Kejriwal’s claim that Lalu pulled him in a hug and that he only supported Nitish Kumar’s bid for chief ministership in Bihar, will also have no takers. The assertion flies in the face of all logic. Was Kumar not part of the grand alliance? Has Lalu’s RJD not won more seats than Nitish’s Janata Dal (United)? How can Kejriwal back Nitish and oppose Lalu, the former’s alliance and now ruling partner?
Since his entry into Delhi’s electoral politics the AAP National Convenor has done so many about turns that people may find it difficult to take him on face value. He ran his 49-day dispensation with outside support of Congress and himself accepted, extended government perks to his party functionaries and promoted criminals, real estate agents into politics and brought about 400 percent increase in salaries of the MLAs and Delhi ministers after swearing against these day in and day out. There is no doubt that that the handshake and embrace with Lalu has seriously dented Arvind Kejriwal’s image of a crusader against corruption in the country.

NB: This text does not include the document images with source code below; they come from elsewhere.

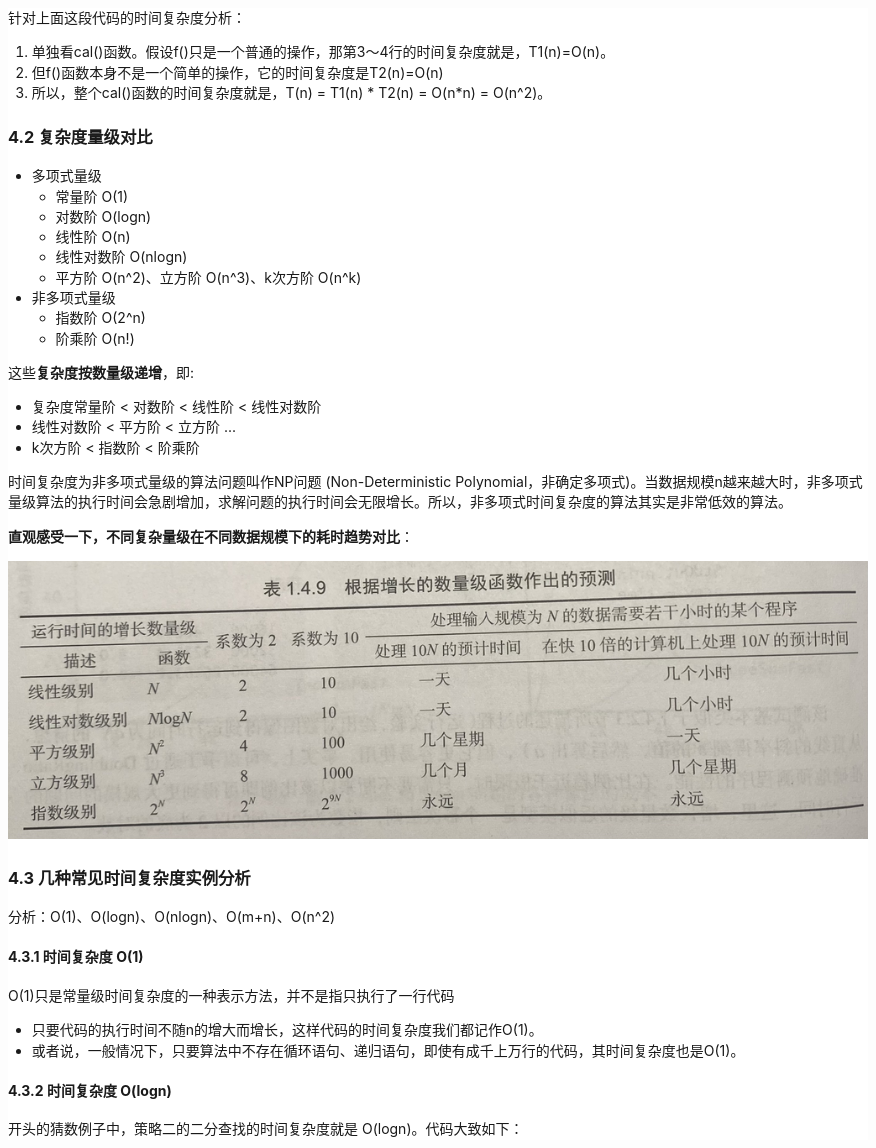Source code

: 
针对上面这段代码的时间复杂度分析：
1. 单独看cal()函数。假设f()只是一个普通的操作，那第3～4行的时间复杂度就是，T1(n)=O(n)。
2. 但f()函数本身不是一个简单的操作，它的时间复杂度是T2(n)=O(n)
3. 所以，整个cal()函数的时间复杂度就是，T(n) = T1(n) * T2(n) = O(n*n) = O(n^2)。

### 4.2 复杂度量级对比
* 多项式量级
  * 常量阶 O(1)
  * 对数阶 O(logn)
  * 线性阶 O(n)
  * 线性对数阶 O(nlogn)
  * 平方阶 O(n^2)、立方阶 O(n^3)、k次方阶 O(n^k)
* 非多项式量级
  * 指数阶 O(2^n)
  * 阶乘阶 O(n!)

这些**复杂度按数量级递增**，即:
* 复杂度常量阶 < 对数阶 < 线性阶 < 线性对数阶
* 线性对数阶 < 平方阶 < 立方阶 ...
* k次方阶 < 指数阶 < 阶乘阶

时间复杂度为非多项式量级的算法问题叫作NP问题 (Non-Deterministic Polynomial，非确定多项式)。当数据规模n越来越大时，非多项式量级算法的执行时间会急剧增加，求解问题的执行时间会无限增长。所以，非多项式时间复杂度的算法其实是非常低效的算法。

**直观感受一下，不同复杂量级在不同数据规模下的耗时趋势对比**：
<div align=center><img src="./images/complexity-analysis-001.jpg"></div>


### 4.3 几种常见时间复杂度实例分析
分析：O(1)、O(logn)、O(nlogn)、O(m+n)、O(n^2)

#### 4.3.1 时间复杂度 O(1)
O(1)只是常量级时间复杂度的一种表示方法，并不是指只执行了一行代码
  * 只要代码的执行时间不随n的增大而增长，这样代码的时间复杂度我们都记作O(1)。
  * 或者说，一般情况下，只要算法中不存在循环语句、递归语句，即使有成千上万行的代码，其时间复杂度也是Ο(1)。

#### 4.3.2 时间复杂度 O(logn)
开头的猜数例子中，策略二的二分查找的时间复杂度就是 O(logn)。代码大致如下：
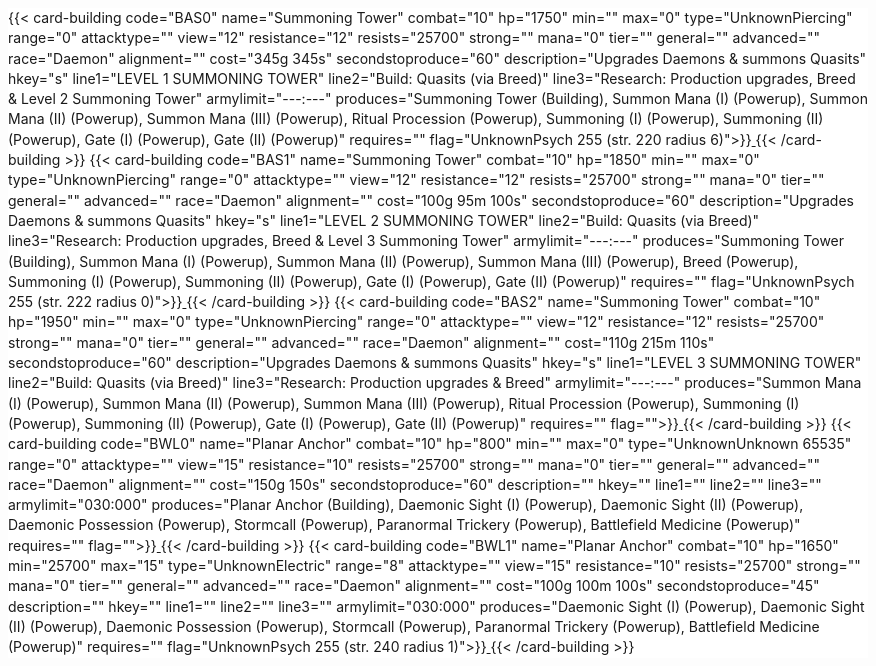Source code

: {{< card-building code="BAS0" name="Summoning Tower" combat="10" hp="1750" min="" max="0" type="UnknownPiercing" range="0" attacktype="" view="12" resistance="12" resists="25700" strong="" mana="0" tier="" general="" advanced="" race="Daemon" alignment="" cost="345g 345s" secondstoproduce="60" description="Upgrades Daemons & summons Quasits" hkey="s" line1="LEVEL 1 SUMMONING TOWER" line2="Build: Quasits (via Breed)" line3="Research: Production upgrades, Breed & Level 2 Summoning Tower" armylimit="---:---" produces="Summoning Tower (Building), Summon Mana (I) (Powerup), Summon Mana (II) (Powerup), Summon Mana (III) (Powerup), Ritual Procession (Powerup), Summoning (I) (Powerup), Summoning (II) (Powerup), Gate (I) (Powerup), Gate (II) (Powerup)" requires="" flag="UnknownPsych 255 (str. 220 radius 6)">}}<a class="icon-link" href="/posts/wbc3/tpe/faction/darkpath"><i class="xa xa-flaming-claw"></i> <i class="xa xa-flask"></i></a>  <a href="/posts/wbc3/tpe/faction/darkpath"><i class="xa xa-flaming-claw"></i> <i class="xa xa-flask"></i></a>  <a href="/posts/wbc3/tpe/faction/ironfortress"><i class="xa xa-flaming-claw"></i> <i class="xa xa-round-bottom-flask"></i></a>{{< /card-building >}}
{{< card-building code="BAS1" name="Summoning Tower" combat="10" hp="1850" min="" max="0" type="UnknownPiercing" range="0" attacktype="" view="12" resistance="12" resists="25700" strong="" mana="0" tier="" general="" advanced="" race="Daemon" alignment="" cost="100g 95m 100s" secondstoproduce="60" description="Upgrades Daemons & summons Quasits" hkey="s" line1="LEVEL 2 SUMMONING TOWER" line2="Build: Quasits (via Breed)" line3="Research: Production upgrades, Breed & Level 3 Summoning Tower" armylimit="---:---" produces="Summoning Tower (Building), Summon Mana (I) (Powerup), Summon Mana (II) (Powerup), Summon Mana (III) (Powerup), Breed (Powerup), Summoning (I) (Powerup), Summoning (II) (Powerup), Gate (I) (Powerup), Gate (II) (Powerup)" requires="" flag="UnknownPsych 255 (str. 222 radius 0)">}}<a class="icon-link" href="/posts/wbc3/tpe/faction/darkpath"><i class="xa xa-flaming-claw"></i> <i class="xa xa-flask"></i></a>  <a href="/posts/wbc3/tpe/faction/darkpath"><i class="xa xa-flaming-claw"></i> <i class="xa xa-flask"></i></a>  <a href="/posts/wbc3/tpe/faction/ironfortress"><i class="xa xa-flaming-claw"></i> <i class="xa xa-round-bottom-flask"></i></a>{{< /card-building >}}
{{< card-building code="BAS2" name="Summoning Tower" combat="10" hp="1950" min="" max="0" type="UnknownPiercing" range="0" attacktype="" view="12" resistance="12" resists="25700" strong="" mana="0" tier="" general="" advanced="" race="Daemon" alignment="" cost="110g 215m 110s" secondstoproduce="60" description="Upgrades Daemons & summons Quasits" hkey="s" line1="LEVEL 3 SUMMONING TOWER" line2="Build: Quasits (via Breed)" line3="Research: Production upgrades & Breed" armylimit="---:---" produces="Summon Mana (I) (Powerup), Summon Mana (II) (Powerup), Summon Mana (III) (Powerup), Ritual Procession (Powerup), Summoning (I) (Powerup), Summoning (II) (Powerup), Gate (I) (Powerup), Gate (II) (Powerup)" requires="" flag="">}}<a class="icon-link" href="/posts/wbc3/tpe/faction/darkpath"><i class="xa xa-flaming-claw"></i> <i class="xa xa-flask"></i></a>  <a href="/posts/wbc3/tpe/faction/darkpath"><i class="xa xa-flaming-claw"></i> <i class="xa xa-flask"></i></a>  <a href="/posts/wbc3/tpe/faction/ironfortress"><i class="xa xa-flaming-claw"></i> <i class="xa xa-round-bottom-flask"></i></a>{{< /card-building >}}
{{< card-building code="BWL0" name="Planar Anchor" combat="10" hp="800" min="" max="0" type="UnknownUnknown 65535" range="0" attacktype="" view="15" resistance="10" resists="25700" strong="" mana="0" tier="" general="" advanced="" race="Daemon" alignment="" cost="150g 150s" secondstoproduce="60" description="" hkey="" line1="" line2="" line3="" armylimit="030:000" produces="Planar Anchor (Building), Daemonic Sight (I) (Powerup), Daemonic Sight (II) (Powerup), Daemonic Possession (Powerup), Stormcall (Powerup), Paranormal Trickery (Powerup), Battlefield Medicine (Powerup)" requires="" flag="">}}<a class="icon-link" href="/posts/wbc3/tpe/faction/darkpath"><i class="xa xa-flaming-claw"></i> <i class="xa xa-flask"></i></a>  <a href="/posts/wbc3/tpe/faction/darkpath"><i class="xa xa-flaming-claw"></i> <i class="xa xa-flask"></i></a>{{< /card-building >}}
{{< card-building code="BWL1" name="Planar Anchor" combat="10" hp="1650" min="25700" max="15" type="UnknownElectric" range="8" attacktype="" view="15" resistance="10" resists="25700" strong="" mana="0" tier="" general="" advanced="" race="Daemon" alignment="" cost="100g 100m 100s" secondstoproduce="45" description="" hkey="" line1="" line2="" line3="" armylimit="030:000" produces="Daemonic Sight (I) (Powerup), Daemonic Sight (II) (Powerup), Daemonic Possession (Powerup), Stormcall (Powerup), Paranormal Trickery (Powerup), Battlefield Medicine (Powerup)" requires="" flag="UnknownPsych 255 (str. 240 radius 1)">}}<a class="icon-link" href="/posts/wbc3/tpe/faction/darkpath"><i class="xa xa-flaming-claw"></i> <i class="xa xa-flask"></i></a>  <a href="/posts/wbc3/tpe/faction/darkpath"><i class="xa xa-flaming-claw"></i> <i class="xa xa-flask"></i></a>  <a href="/posts/wbc3/tpe/faction/ironfortress"><i class="xa xa-flaming-claw"></i> <i class="xa xa-round-bottom-flask"></i></a>{{< /card-building >}}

The stupendous hike in the salaries of Delhi lawmakers is also aimed at putting political executive above the government servants. But in effect, Kejriwal Government has placed them above the Prime Minister and all other members of the political administration at the centre and in the states.
Former AAP leader and Supreme Court lawyer Prashant Bhushan’s charges that his government has altered the Janlokpal bill to keep the anti-corruption ombudsman under the thumb of his regime has turned out to be true and this is precisely the reason why even social activist and Kejriwal’s mentor Anna Hazare has rejected the bill passed by the Delhi assembly.
If you ask me whether Kejriwal had any options, my answer would be an emphatic no. How can you keep the political executive out of appointment and removal of the anti-corruption ombudsman? What is the guarantee that the independent Lokpal with an investigative agency under its arm would not turn into a Frankenstein monster?
Kejriwal’s decision on allowing even and odd numbered private vehicles in Delhi on alternate days from January 1 next year for a fortnight without consulting stakeholders like Delhi Metro Rail Corporation (DMRC), Delhi Police and Delhi Transport Corporation (DTC) endorses the charge that he has an autocratic streak in him, does not want to hear naysayers and wishes to run Delhi government on his whims and fancies.
His government is now going to consult the stakeholders. What stopped him from consulting them before announcing the decision?
Kejriwal, like the ordinary, dyed-in-the-wool political flock occupying the treasury and opposition benches in the Parliament, obviously, would not want to partake credit for the decision with others.